Records for the exercise section start

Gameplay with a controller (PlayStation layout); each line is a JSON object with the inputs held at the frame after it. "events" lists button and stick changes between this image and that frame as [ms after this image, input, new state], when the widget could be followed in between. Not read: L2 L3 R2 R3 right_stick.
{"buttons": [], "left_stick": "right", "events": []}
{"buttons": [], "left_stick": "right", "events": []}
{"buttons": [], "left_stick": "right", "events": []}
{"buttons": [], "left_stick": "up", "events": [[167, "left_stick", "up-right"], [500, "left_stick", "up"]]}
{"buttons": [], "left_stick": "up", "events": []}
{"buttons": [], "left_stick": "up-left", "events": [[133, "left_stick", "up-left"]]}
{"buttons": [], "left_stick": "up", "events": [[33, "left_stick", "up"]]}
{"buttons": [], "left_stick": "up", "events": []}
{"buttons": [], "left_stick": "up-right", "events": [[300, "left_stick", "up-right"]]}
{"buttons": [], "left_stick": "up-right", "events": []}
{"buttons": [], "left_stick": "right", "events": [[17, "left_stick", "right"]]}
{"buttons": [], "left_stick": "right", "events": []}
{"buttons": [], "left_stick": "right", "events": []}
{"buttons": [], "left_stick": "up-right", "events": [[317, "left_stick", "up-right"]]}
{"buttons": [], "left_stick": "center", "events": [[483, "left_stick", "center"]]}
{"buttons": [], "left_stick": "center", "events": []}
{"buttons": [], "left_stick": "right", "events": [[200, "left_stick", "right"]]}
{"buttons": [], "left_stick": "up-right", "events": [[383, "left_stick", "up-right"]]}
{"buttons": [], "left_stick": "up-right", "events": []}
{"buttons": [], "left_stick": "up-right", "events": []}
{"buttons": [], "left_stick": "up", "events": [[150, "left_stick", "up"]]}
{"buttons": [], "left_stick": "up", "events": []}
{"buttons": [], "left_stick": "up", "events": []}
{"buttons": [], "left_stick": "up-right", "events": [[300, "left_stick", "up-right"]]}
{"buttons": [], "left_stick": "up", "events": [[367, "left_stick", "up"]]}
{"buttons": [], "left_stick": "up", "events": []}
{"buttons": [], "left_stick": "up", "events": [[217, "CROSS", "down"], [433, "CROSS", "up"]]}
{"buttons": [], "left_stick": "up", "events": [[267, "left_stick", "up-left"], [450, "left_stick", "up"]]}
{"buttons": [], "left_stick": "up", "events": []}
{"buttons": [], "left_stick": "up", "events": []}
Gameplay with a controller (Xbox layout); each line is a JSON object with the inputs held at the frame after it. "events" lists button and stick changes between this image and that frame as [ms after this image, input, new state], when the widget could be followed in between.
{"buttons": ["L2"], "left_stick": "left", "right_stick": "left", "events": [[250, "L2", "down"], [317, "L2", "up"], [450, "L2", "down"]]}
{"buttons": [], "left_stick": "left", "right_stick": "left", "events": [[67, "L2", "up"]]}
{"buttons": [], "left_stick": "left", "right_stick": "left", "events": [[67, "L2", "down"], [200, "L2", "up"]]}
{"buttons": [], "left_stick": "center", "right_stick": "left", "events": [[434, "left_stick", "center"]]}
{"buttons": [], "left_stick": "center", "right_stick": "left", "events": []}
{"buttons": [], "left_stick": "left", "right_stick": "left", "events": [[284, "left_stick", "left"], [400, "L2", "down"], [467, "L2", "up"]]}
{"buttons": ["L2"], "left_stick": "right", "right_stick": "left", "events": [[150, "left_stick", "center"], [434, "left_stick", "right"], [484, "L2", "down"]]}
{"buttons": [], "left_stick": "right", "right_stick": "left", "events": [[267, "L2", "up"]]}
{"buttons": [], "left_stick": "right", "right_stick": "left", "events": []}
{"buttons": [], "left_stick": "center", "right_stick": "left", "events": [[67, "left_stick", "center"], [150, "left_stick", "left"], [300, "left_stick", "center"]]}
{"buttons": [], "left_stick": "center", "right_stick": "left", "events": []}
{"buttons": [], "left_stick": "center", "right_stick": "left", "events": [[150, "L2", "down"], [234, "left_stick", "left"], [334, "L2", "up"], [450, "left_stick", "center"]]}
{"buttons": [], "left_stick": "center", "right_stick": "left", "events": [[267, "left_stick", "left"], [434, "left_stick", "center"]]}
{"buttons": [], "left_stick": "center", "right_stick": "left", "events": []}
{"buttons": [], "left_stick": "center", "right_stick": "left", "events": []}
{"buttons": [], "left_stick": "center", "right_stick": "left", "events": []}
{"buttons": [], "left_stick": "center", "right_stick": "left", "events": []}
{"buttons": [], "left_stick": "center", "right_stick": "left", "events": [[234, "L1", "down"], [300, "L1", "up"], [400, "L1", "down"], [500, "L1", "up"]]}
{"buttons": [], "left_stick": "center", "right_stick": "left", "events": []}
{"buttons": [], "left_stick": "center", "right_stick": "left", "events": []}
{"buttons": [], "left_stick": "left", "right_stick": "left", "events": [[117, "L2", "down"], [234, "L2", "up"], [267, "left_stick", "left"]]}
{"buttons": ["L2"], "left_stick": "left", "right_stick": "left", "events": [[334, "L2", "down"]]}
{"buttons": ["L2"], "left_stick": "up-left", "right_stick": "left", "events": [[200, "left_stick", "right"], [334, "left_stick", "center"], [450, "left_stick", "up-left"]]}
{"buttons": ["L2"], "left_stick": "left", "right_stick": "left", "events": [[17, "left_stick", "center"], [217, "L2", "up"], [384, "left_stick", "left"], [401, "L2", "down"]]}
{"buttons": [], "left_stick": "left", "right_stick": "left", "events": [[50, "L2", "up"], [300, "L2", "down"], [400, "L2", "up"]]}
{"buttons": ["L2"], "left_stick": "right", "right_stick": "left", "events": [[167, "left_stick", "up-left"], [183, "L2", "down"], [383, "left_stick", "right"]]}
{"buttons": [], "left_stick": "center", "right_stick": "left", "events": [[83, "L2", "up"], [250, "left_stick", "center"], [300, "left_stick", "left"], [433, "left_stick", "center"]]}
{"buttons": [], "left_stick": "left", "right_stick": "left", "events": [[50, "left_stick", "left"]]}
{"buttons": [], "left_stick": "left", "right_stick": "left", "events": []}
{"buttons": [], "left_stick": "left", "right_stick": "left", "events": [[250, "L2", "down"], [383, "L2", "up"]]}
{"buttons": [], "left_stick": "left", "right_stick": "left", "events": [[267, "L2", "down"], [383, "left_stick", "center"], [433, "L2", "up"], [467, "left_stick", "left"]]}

Records for the exercise section end

In the entries above, identify each line that includes the string "JSON", then copy it.

## Solution for this exercise
Gameplay with a controller (PlayStation layout); each line is a JSON object with the inputs held at the frame after it. "events" lists button and stick changes between this image and that frame as [ms after this image, input, new state], when the widget could be followed in between. Not read: L2 L3 R2 R3 right_stick.
Gameplay with a controller (Xbox layout); each line is a JSON object with the inputs held at the frame after it. "events" lists button and stick changes between this image and that frame as [ms after this image, input, new state], when the widget could be followed in between.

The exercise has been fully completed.